> _Selected passage_:
BEGIN
Alternate disseminations. Digital objects may offer the user a choice of access methods. Thus a library object might provide the weather conditions at San Francisco Airport. When the user accesses this object, the information returned might be data, such as the temperature, precipitation, wind speed and direction, and humidity, or it might be a photograph to show cloud cover. Notice that this information might be read directly from sensors, when requested, or from tables that are updated at regular intervals.
Databases. A database comprises many alternative records, with different individuals selected each time the database is accessed. Some databases can be best thought of as complete digital library collections, with the individual records as digital objects within the collections. Other databases, such as directories, are library objects in their own right.

The methods for managing these more general objects are still subjects for debate. Whereas the web provides a unifying framework that most people use for static files, there is no widely accepted framework for general objects. Even the terminology is rife with dispute. A set of conventions that relate the intellectual view of library materials to the internal structure is sometimes called a "document model", but, since it applies to all aspects of digital libraries, "object model" seems a better term.

Identification

The first stage in building an object model is to have a method to identify the materials. The identifier is used to refer to objects in catalogs and citations, to store and access them, to provide access management, and to archive them for the long term. This sounds simple, but identifiers must meet requirements that overlap and frequently contradict each other. Few topics in digital libraries cause as much heated discussion as names and identifiers.

One controversy is whether semantic information should be embedded in a name. Some people advocate completely semantic names. An example is the Serial Item and Contribution Identifier standard (SICI). By a precisely defined set of rules, a SICI identifies either an issue of a serial or an article contained within a serial. It is possible to derive the SICI directly from a journal article or citation. This is a daunting objective and the SICI succeeds only because there is already a standard for identifying serial titles uniquely. The following is a typical SICI; it identifies a journal article published by John Wiley & Sons:

0002-8231(199601)47:1<23:TDOMII>2.0.TX;2-2

Fully semantic names, such as SICIs, are inevitably restricted to narrow classes of information; they tend to be long and ugly because of the complexity of the rules that are used to generate them. Because of the difficulties in creating semantic identifiers for more general classes of objects, compounded by arguments over trademarks and other names, some people advocate the opposite: random identifiers that contain no semantic information about who assigned the name and what it references. Random strings used as identifiers can be shorter, but without any embedded information they are hard for people to remember and may be difficult for computers to process.
END
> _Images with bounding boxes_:
BEGIN
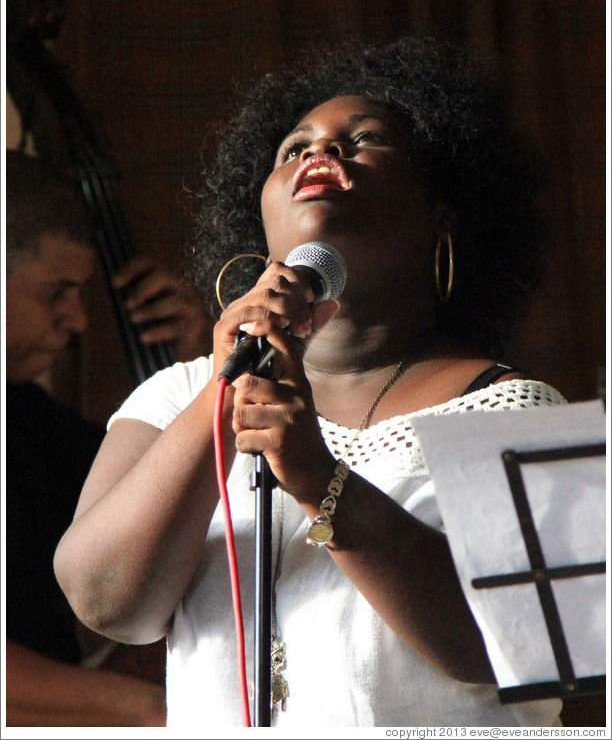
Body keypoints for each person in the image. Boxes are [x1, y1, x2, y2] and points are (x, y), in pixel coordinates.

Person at [54, 36, 568, 728]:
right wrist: (226, 390)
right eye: (295, 148)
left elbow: (528, 645)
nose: (321, 153)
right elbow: (106, 601)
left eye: (365, 140)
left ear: (440, 217)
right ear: (258, 219)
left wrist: (318, 476)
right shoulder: (177, 396)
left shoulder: (520, 409)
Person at [5, 148, 208, 726]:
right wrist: (150, 709)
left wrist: (194, 366)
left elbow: (155, 498)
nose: (79, 319)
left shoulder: (29, 421)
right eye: (55, 292)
END
> _Exercises_:
1 – In the digital library passage, why does the SICI manage to succeed?
2 – Please write out the part of the digital library passage that opens with the words containing "Databases. A database" and closes with "their own right.".
3 – Continue the digital library passage from the point where it stops.
None of the entries is needed here.

> _Answers to this exercise_:
1 – It succeeds because there is already a standard for identifying serial titles uniquely.

2 –
Databases. A database comprises many alternative records, with different individuals selected each time the database is accessed. Some databases can be best thought of as complete digital library collections, with the individual records as digital objects within the collections. Other databases, such as directories, are library objects in their own right.

3 –
In practice, many names are mnemonic; they contain information that makes them easy to remember. Consider the name "www.apple.com". At first glance this appears to be a semantic name, the web site of a commercial organization called Apple, but this is just an informed guess. The prefix "www" is conventionally used for web sites, but this is merely a convention. There are several commercial organizations called Apple and the name gives no hint whether this web site is managed by Apple Computer or some other company.

Another difficulty is to decide what a name refers to: work, expression, manifestation, or item. As an example, consider the International Standard Book Number (ISBN). This was developed by publishers and the book trade for their own use. Therefore ISBNs distinguish separate products that can be bought or sold; a hard back book will usually have a different ISBN from a paper back version, even if the contents are identical. Libraries, however, may find this distinction to be unhelpful. For bibliographic purposes, the natural distinction is between versions where the content differs, not the format. For managing a collection or in a rare book library, each individual copy is distinct and needs its own identifier. There is no universal approach to naming that satisfies every need.

Domain names and Uniform Resource Locators (URL)

The most widely used identifiers on the Internet are domain names and Uniform Resource Locators (URLs). They were introduced in Chapter 2. Panel 12.4 gives more information about domain names and how they are allocated.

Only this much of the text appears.